I am slightly lactose intolerant and am always looking for delicious dairy free recipes. I am especially interested in dairy free appatizers, which are hard to find. It seems like everything has cheese or mayo in it.


----------



## SierraCook (Jun 7, 2006)

This recipe was originally posted by Jkath and is a superbowl party favorite.

*Jack Daniels Kielbasa* 

1 kielbasa (the real stuff, no turkey, no light....) 

Boil in water 20 minutes to get the fat out. Dry on paper towels & cool. Cut into large-ish bite sized pieces. 

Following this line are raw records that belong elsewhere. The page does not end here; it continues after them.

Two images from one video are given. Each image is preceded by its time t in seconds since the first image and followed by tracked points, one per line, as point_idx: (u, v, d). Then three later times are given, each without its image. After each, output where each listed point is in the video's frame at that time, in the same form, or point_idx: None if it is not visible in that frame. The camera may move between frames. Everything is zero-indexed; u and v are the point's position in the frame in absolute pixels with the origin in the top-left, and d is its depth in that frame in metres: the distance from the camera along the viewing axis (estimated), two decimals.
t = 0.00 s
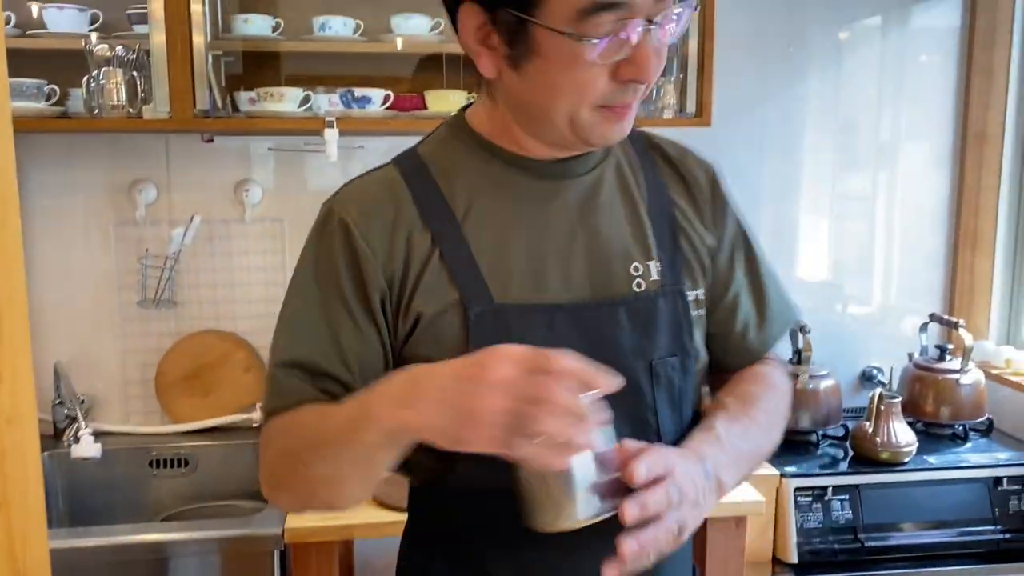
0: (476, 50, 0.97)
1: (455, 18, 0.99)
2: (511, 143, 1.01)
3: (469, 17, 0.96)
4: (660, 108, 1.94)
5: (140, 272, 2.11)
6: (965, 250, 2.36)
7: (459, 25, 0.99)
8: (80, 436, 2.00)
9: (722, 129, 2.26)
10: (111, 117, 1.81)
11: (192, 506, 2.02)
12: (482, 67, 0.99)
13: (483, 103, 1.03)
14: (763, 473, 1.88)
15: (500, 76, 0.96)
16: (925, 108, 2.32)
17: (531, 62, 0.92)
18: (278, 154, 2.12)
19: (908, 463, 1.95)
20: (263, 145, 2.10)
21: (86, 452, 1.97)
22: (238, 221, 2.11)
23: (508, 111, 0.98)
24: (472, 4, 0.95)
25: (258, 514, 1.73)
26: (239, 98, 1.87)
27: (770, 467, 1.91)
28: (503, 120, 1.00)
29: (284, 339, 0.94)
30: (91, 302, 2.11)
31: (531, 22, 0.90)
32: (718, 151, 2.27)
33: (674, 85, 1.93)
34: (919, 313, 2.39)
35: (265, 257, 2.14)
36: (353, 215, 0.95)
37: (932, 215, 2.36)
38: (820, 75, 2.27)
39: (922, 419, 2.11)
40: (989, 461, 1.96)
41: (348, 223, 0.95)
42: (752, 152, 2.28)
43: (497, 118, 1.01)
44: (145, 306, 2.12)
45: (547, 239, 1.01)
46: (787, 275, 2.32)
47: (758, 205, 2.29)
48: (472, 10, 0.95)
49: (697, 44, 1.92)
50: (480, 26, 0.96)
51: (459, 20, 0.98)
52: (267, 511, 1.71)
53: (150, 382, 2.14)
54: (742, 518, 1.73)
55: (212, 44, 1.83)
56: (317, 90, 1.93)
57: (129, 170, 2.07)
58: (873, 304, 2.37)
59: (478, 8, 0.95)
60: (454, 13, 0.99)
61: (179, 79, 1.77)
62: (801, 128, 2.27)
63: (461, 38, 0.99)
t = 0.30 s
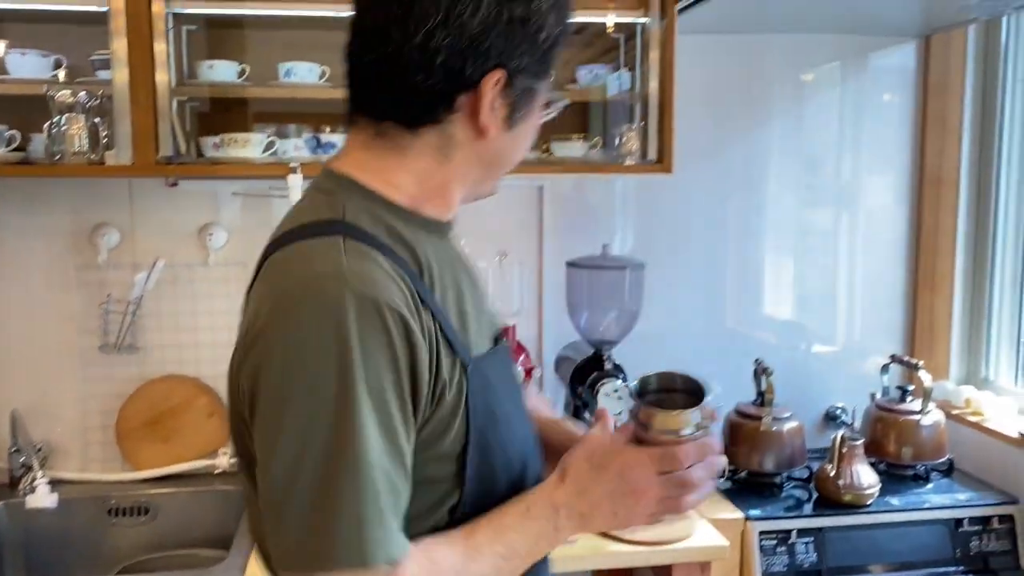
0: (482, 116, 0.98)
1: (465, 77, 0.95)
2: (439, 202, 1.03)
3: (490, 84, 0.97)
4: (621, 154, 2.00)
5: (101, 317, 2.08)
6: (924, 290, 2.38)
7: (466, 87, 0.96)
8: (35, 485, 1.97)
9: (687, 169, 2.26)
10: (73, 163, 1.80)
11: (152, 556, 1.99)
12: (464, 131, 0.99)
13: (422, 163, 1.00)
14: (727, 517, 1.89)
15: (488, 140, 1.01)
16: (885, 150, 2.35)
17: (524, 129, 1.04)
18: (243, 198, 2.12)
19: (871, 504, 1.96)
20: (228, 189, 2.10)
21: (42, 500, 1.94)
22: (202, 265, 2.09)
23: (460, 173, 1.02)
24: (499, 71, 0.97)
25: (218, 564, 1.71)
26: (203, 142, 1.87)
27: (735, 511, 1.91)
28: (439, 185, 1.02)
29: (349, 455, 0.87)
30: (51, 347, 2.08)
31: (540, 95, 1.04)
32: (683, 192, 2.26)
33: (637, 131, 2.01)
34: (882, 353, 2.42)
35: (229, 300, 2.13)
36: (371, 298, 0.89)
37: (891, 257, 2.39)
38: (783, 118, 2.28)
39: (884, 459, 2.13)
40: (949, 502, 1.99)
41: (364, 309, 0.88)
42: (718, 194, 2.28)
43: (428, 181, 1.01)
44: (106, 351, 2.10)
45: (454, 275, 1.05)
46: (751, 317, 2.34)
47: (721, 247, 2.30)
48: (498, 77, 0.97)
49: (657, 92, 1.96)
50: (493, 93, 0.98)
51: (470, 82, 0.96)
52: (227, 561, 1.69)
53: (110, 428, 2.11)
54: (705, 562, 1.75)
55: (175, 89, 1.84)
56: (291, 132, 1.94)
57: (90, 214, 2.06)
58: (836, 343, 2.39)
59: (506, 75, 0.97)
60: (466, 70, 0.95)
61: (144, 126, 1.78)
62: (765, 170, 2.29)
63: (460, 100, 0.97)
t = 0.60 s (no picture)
0: (375, 155, 1.03)
1: (365, 116, 1.01)
2: (333, 240, 1.06)
3: (382, 124, 1.03)
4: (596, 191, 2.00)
5: (70, 355, 2.05)
6: (900, 325, 2.38)
7: (364, 125, 1.01)
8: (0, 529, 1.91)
9: (664, 205, 2.26)
10: (41, 201, 1.78)
11: None
12: (358, 169, 1.04)
13: (321, 201, 1.03)
14: (704, 557, 1.87)
15: (373, 178, 1.06)
16: (860, 185, 2.36)
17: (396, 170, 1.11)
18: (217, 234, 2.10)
19: (849, 543, 1.94)
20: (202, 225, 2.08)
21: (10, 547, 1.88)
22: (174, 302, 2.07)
23: (351, 210, 1.07)
24: (389, 112, 1.03)
25: None
26: (176, 178, 1.87)
27: (711, 551, 1.89)
28: (333, 225, 1.05)
29: (395, 460, 0.92)
30: (19, 386, 2.05)
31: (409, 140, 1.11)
32: (660, 227, 2.26)
33: (612, 168, 2.01)
34: (859, 388, 2.41)
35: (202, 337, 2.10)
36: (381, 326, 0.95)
37: (867, 291, 2.40)
38: (758, 154, 2.29)
39: (862, 496, 2.12)
40: (927, 540, 1.97)
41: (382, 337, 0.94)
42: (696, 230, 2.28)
43: (329, 219, 1.04)
44: (76, 390, 2.06)
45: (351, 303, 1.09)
46: (732, 351, 2.32)
47: (699, 283, 2.29)
48: (390, 118, 1.03)
49: (631, 128, 1.96)
50: (384, 133, 1.04)
51: (367, 120, 1.01)
52: None
53: (79, 468, 2.08)
54: None
55: (151, 125, 1.84)
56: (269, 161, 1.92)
57: (62, 251, 2.03)
58: (815, 376, 2.38)
59: (393, 117, 1.04)
60: (366, 110, 1.00)
61: (113, 162, 1.76)
62: (742, 205, 2.29)
63: (358, 138, 1.02)
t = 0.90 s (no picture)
0: (325, 178, 1.14)
1: (315, 145, 1.11)
2: (290, 252, 1.16)
3: (330, 152, 1.13)
4: (606, 203, 2.02)
5: (88, 363, 2.09)
6: (909, 335, 2.38)
7: (314, 153, 1.12)
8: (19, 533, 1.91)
9: (673, 216, 2.28)
10: (62, 212, 1.82)
11: None
12: (310, 191, 1.14)
13: (278, 218, 1.13)
14: (714, 566, 1.87)
15: (324, 198, 1.17)
16: (868, 196, 2.37)
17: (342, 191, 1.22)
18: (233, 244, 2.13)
19: (859, 553, 1.94)
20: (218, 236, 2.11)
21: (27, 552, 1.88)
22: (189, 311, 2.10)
23: (305, 226, 1.17)
24: (335, 141, 1.13)
25: None
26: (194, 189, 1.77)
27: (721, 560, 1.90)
28: (288, 239, 1.16)
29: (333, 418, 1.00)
30: (38, 392, 2.08)
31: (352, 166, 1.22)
32: (669, 237, 2.28)
33: (621, 178, 2.03)
34: (869, 398, 2.41)
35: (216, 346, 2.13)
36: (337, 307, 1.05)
37: (875, 302, 2.40)
38: (768, 165, 2.31)
39: (872, 506, 2.13)
40: (938, 550, 1.97)
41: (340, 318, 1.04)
42: (706, 241, 2.29)
43: (286, 232, 1.15)
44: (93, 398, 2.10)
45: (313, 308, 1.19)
46: (741, 360, 2.33)
47: (708, 293, 2.30)
48: (336, 147, 1.14)
49: (641, 139, 1.98)
50: (331, 160, 1.14)
51: (317, 149, 1.12)
52: None
53: (96, 474, 2.11)
54: None
55: (168, 137, 1.83)
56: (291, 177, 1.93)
57: (81, 260, 2.07)
58: (824, 386, 2.39)
59: (339, 145, 1.15)
60: (316, 140, 1.11)
61: (132, 175, 1.81)
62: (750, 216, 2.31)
63: (310, 164, 1.12)
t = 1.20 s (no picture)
0: (310, 184, 1.28)
1: (298, 155, 1.25)
2: (280, 249, 1.31)
3: (314, 162, 1.27)
4: (633, 202, 2.01)
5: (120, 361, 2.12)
6: (945, 337, 2.32)
7: (298, 162, 1.25)
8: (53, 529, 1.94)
9: (702, 216, 2.25)
10: (94, 213, 1.84)
11: None
12: (297, 196, 1.29)
13: (268, 218, 1.28)
14: (742, 569, 1.85)
15: (312, 203, 1.31)
16: (903, 196, 2.32)
17: (333, 199, 1.35)
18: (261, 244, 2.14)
19: (891, 557, 1.91)
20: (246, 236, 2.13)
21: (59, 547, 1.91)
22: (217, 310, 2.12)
23: (296, 228, 1.32)
24: (319, 153, 1.27)
25: None
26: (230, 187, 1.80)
27: (749, 562, 1.87)
28: (279, 239, 1.30)
29: (280, 363, 1.15)
30: (71, 390, 2.11)
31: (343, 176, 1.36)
32: (698, 236, 2.25)
33: (649, 178, 2.01)
34: (904, 401, 2.37)
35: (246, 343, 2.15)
36: (297, 279, 1.20)
37: (909, 303, 2.35)
38: (799, 164, 2.28)
39: (904, 510, 2.09)
40: (973, 556, 1.93)
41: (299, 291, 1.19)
42: (735, 240, 2.27)
43: (277, 230, 1.29)
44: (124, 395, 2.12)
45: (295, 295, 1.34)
46: (772, 362, 2.30)
47: (737, 293, 2.28)
48: (319, 158, 1.27)
49: (669, 138, 1.97)
50: (316, 169, 1.28)
51: (301, 159, 1.25)
52: None
53: (127, 471, 2.14)
54: None
55: (197, 139, 1.84)
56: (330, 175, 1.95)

In a pan, stir 3/4 cup ketchup, 3/4 cup light brown sugar & 1/2 cup Jack Daniels. Cook on low to med-low. When it's bubbly, add kielbasa. Cook, stirring about every minute or two for at least 45 minutes. (you don't want to scortch it) so it cooks down to a nice saucy consistency. 

These are great appetizers. However, they are just as good if you make it the day before, keep in the fridge & then heat & serve.

I love this recipe and usually end up doubling the recipe. I use medium Pace picante sauce for the salsa.

*Mexican Black Bean Dip*


1-15.5 oz. can black beans
1/3 cup salsa
¼ cup cilantro leaves
4 teaspoons lemon or lime juice
1 garlic clove, minced
Tortilla chips


Drain and rinse black beans. Combine beans, cilantro, lemon juice, and garlic in food processor. Blend until smooth. Garnish with leaflets of cilantro. Keep refrigerated until ready to serve. Serve with tortilla chips. Recipe can be easily doubled or tripled.


----------



## Haggis (Jun 8, 2006)

> It seems like everything has cheese or mayo in it.



Real mayonnaise does not have any dairy in it. Eggs, oil, vinegar and sometimes mustard.


----------